Minggu, 16 Juni 2013

Potensi Konflik Menjelang Pilwalkot Makassar


“Potensi Konflik Menjelang Pemilihan Walikota Makassar”

Menjelang pemilihan Walikota di Makassar, berbagai foto baliho tersebar di penjuru sudut-sudut jalan Kota Makassar dengan berbagai tagline yang berbeda dan berlatar strata sosial yang berbeda pula, ada yang berasal dari Politisi, pengusaha, birokrat, dan praktisi atau aktivis Lembaga Sosial Masyarakat (LSM). Bukan hanya foto dari calon saja yang tersebar di penjuru kota makassar, akan tetapi berbagai kelompok atau community tersebar di makassar dengan bernamakan salah satu calon kandidat. Kelompok inilah yang nantinya menjadi pendukung utama dalam pelaksanaan proses kampanye yang dilakukan oleh calon Walikota serta menjadi basis suara yang akan menentukan suara calon walikota dalam proses pemilihan nantinya.
Dalam proses pelaksanaannya, pemilihan kepala daerah (Pilkada) langsung ternyata seringkali menyebabkan sejumlah persoalan terkait proses pelaksanaannya yang dinilai cenderung menghamburkan dana rakyat termasuk dugaan money politic, serta tidak jarang hasil pilkada langsung itu direspon secara negatif sehingga berbuntut kerusuhan dan kekerasan. Misalnya, Konflik pasca pemilihan Gubernur Sulawesi Selatan yang berbuntut aksi kekerasan yang menjurus kerusuhan dapat dilihat yang terjadi di Makassar, dimana terjadi konflik perang busur dan senjata rakitan papporo antar pendukung Calon Gubernur (CAGUB).
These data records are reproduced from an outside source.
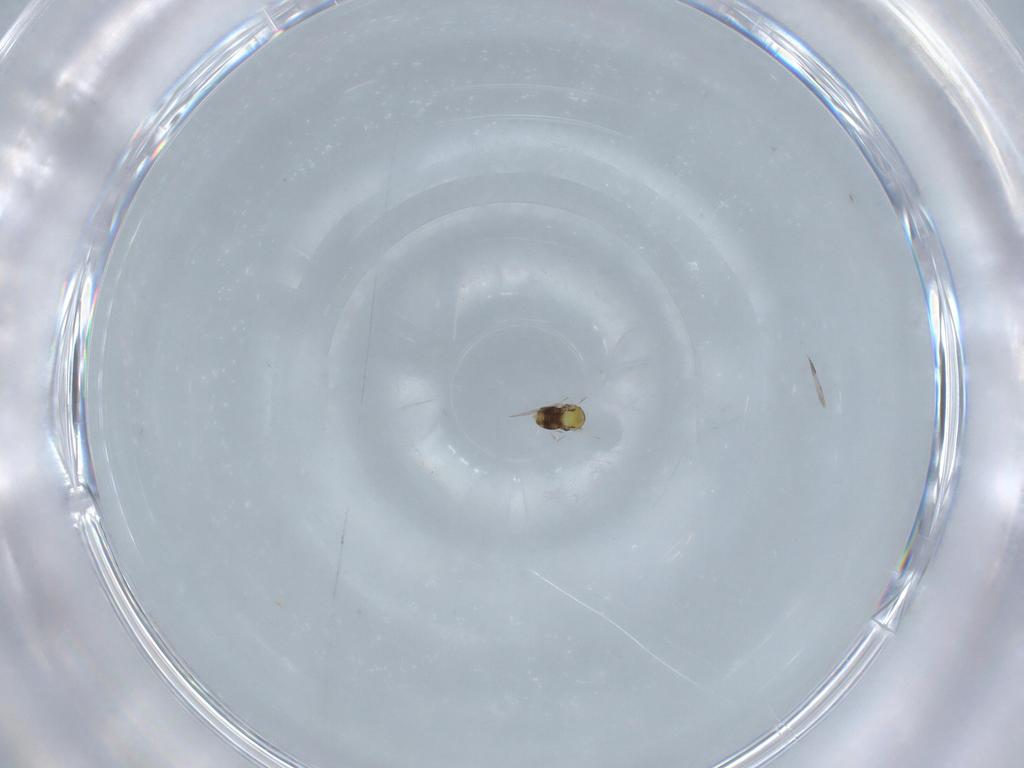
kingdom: Animalia
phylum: Arthropoda
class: Insecta
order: Hymenoptera
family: Aphelinidae
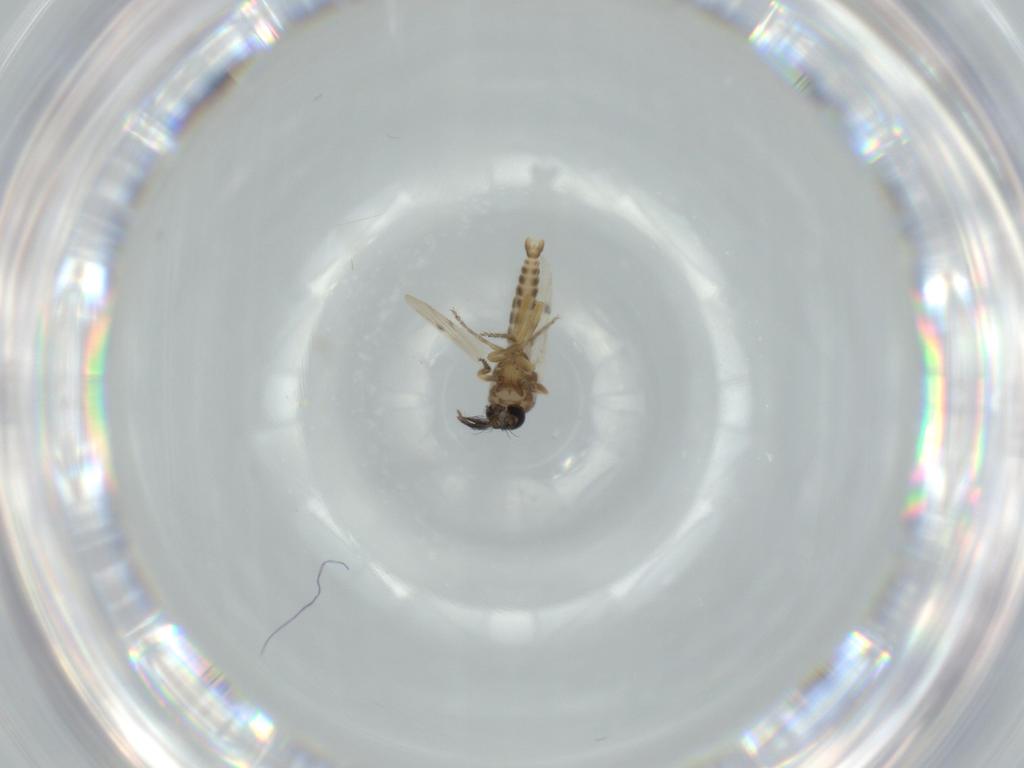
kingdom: Animalia
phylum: Arthropoda
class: Insecta
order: Diptera
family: Ceratopogonidae
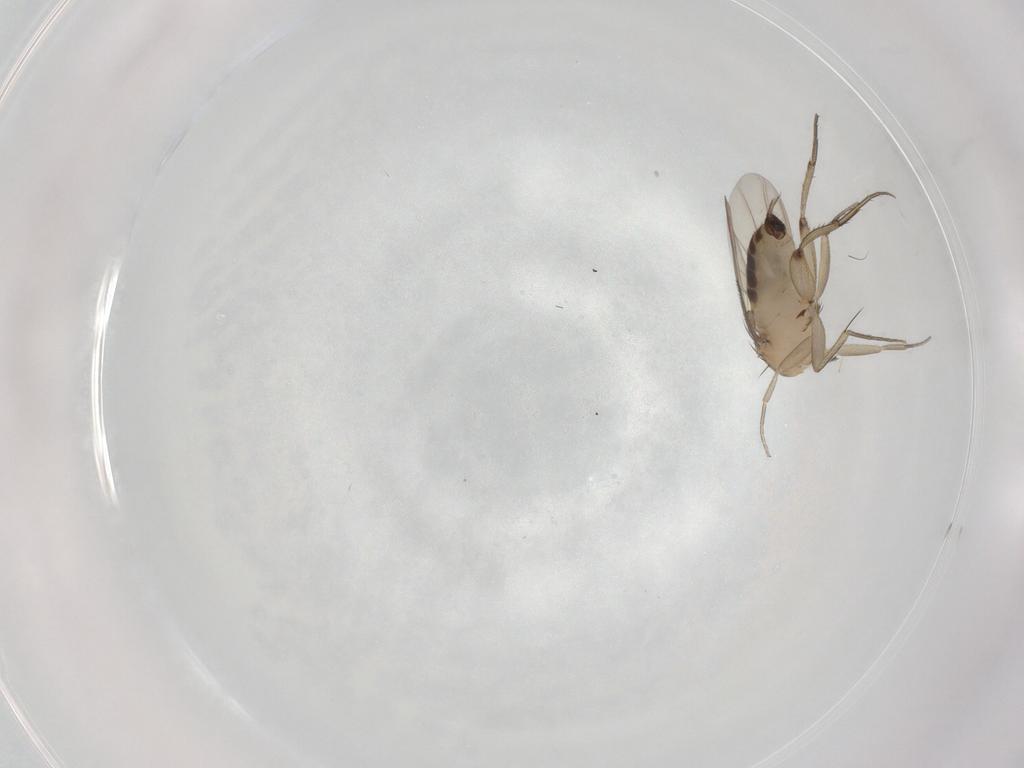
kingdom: Animalia
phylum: Arthropoda
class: Insecta
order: Diptera
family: Phoridae
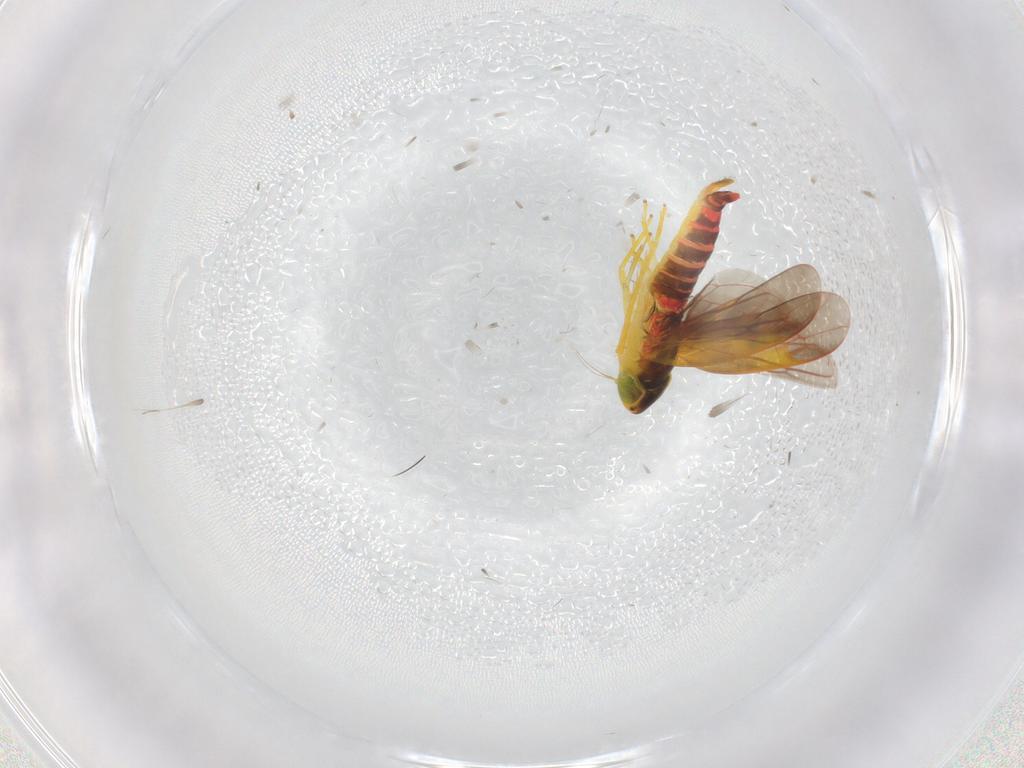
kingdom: Animalia
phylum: Arthropoda
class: Insecta
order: Hemiptera
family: Cicadellidae
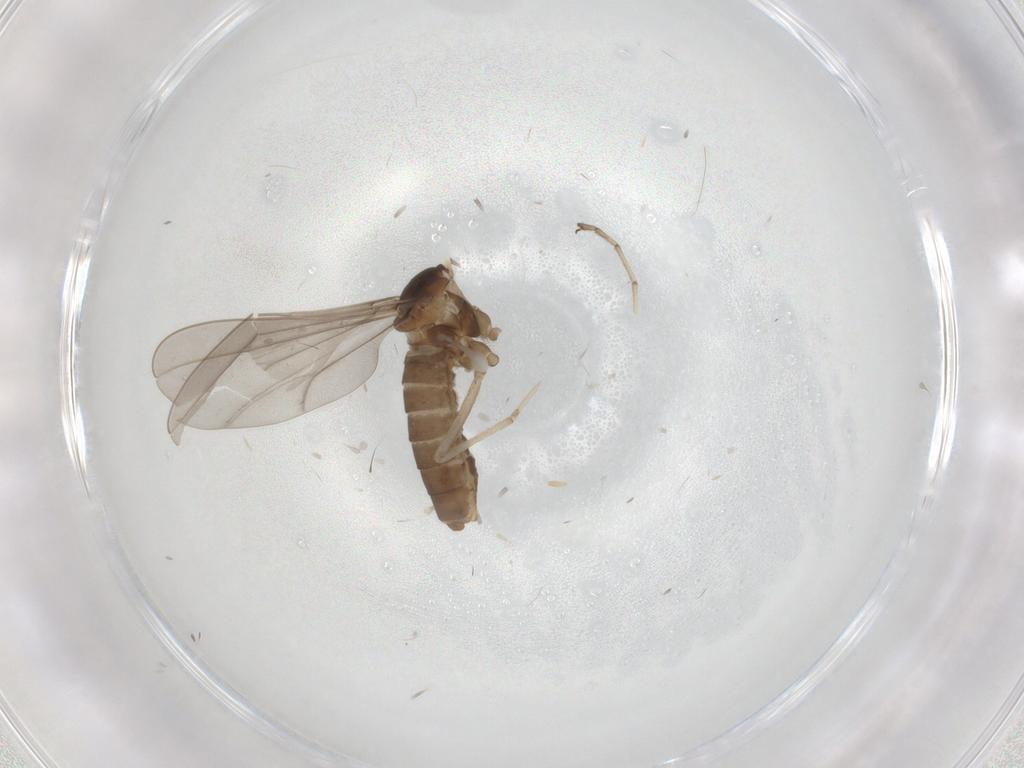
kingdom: Animalia
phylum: Arthropoda
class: Insecta
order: Diptera
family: Cecidomyiidae
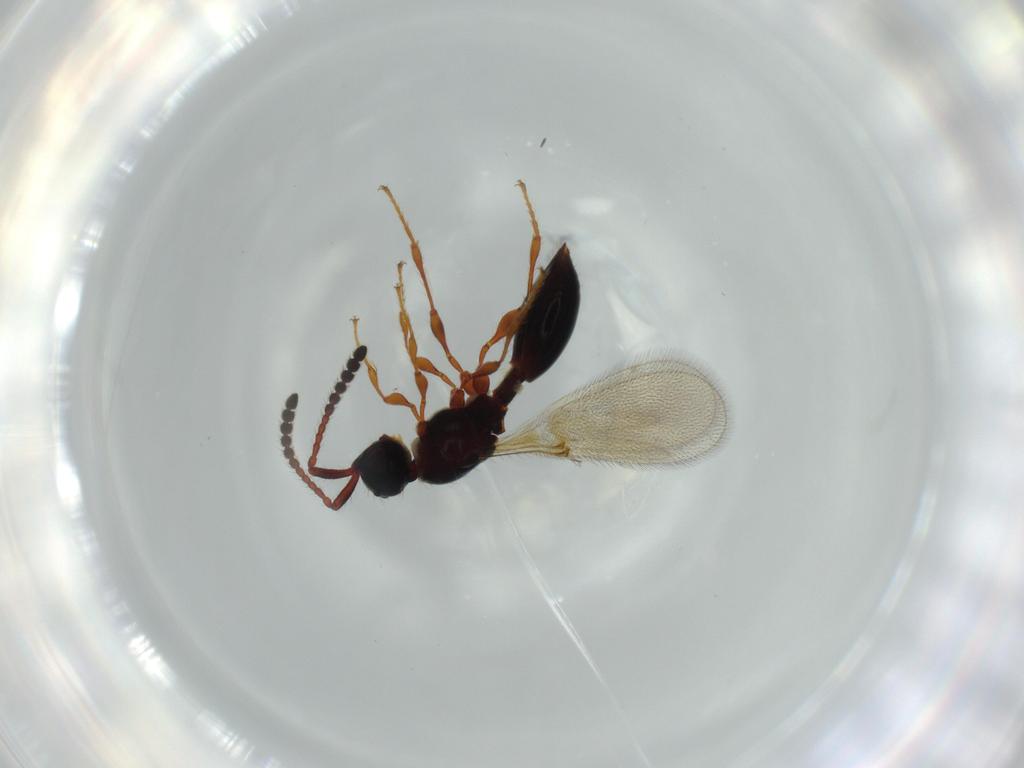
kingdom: Animalia
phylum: Arthropoda
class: Insecta
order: Hymenoptera
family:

Bukan hanya itu, aksi kekerasan yang berujung konflik juga terjadi pasca pemilhan Walikota di Palopo pada putaran kedua. Massa pendukung dari Haidir Basir dan Thamrin Jufri mengamuk karena tidak menerima kekalahan dari pasangan Judas Amir dan Akhmad Syarfuddin yang di usung oleh Partai Golkar pasca pengumuman hasil penghitungan suara yang dilakukan oleh Komisi Pemilihan Umum (KPU) Palopo. Massa Pendukung dari Haidir kemudian mengamuk dan membakar Kantor KPU, bukan hanya itu massa juga membakar kantor dari Partai Golkar di Kecamatan Wara Utara yang akhirnya berujung konflik antara pendukung Haidir dan pendukung Judas. Selain itu, Massa juga membakar Kantor Walikota Palopo yang berujung bentrok antara pendukung calon Walikota dengan Aparat kepolisian.
Hal serupa tidak menutup kemungkinan akan terjadi di Makassar pasca pemilihan Walikota dan Wakil Walikota. Dengan tersebarnya beberapa community atau massa pendukung yang dibentuk oleh para calon Walikota tidak menutup kemungkinan akan terjadi konflik. Orang-orang Makassar yang terkenal dengan watak yang keras dan cenderung tidak  bisa menerima kekalahan menjadi salah satu pemicu konflik. Maswadi Rauf salah satu pakar politik menyatakan bahwa, wajar apabila demokrasi dipenuhi oleh konflik karena setiap orang atau kelompok mempunyai kepentingan dan pendapat masing-masing yang bukan saja berbeda tetapi bahkan dapat bertentangan satu sama lain. Potensi konflik biasanya dapat dengan mudah tumbuh dan berkembang melalui aspek-aspek primordial, seperti etnis, agama, ataupun kebudayaan. Dalam kondisi masyarakat yang majemuk, potensi terjadinya konflik pada pemilihan Walikota Makassar nantinya bisa terjadi. Sebab, potensi konflik yang berasal dari aspek primordial cenderung sulit untuk dihilangkan.
Selain konflik antar pendukung, potensi konflik lainnya yang dapat terjadi adalah konflik elit di internal partai karena dari beberapa partai yang akan ikut dalam kontestasi Pemilihan Walikota dan Wakil Walikota setiap partai memberikan keleluasaan kepada setiap kadernya yang dianggap potensial untuk mensosialisasikan diri ke masyarakat. Dari proses itu potensi konflik berikutnya adalah pada saat kader partai berupaya memenangkan pertarungan di internal partai untuk diusung sebagai calon tunggal partai pada pemilihan. Melihat  konflik yang telah terjadi pada pelaksanaan Pemilukada di beberapa daerah, maka besar kemungkinan  akan terjadi konflik antara konflik sosial dalam proses Pemilukada. Ada banyak potensi konflik yang mudah tumbuh dalam proses pilkada di daerah dan tidak menutup kemungkinan hal ini bisa terjadi pada pemilihan Walikota Makassar nantinya. Hal lain yang dapat pula dilihat adalah dari aspek penyelenggara Pemilu yaitu Komisi Pemilihan Umum (KPU) dan Panitia pengawas Pemilu (Panwaslu), karena konflik biasanya juga timbul dari proses pelaksanaan yang kurang maksimal yang dilakukan oleh penyelenggara pemilu.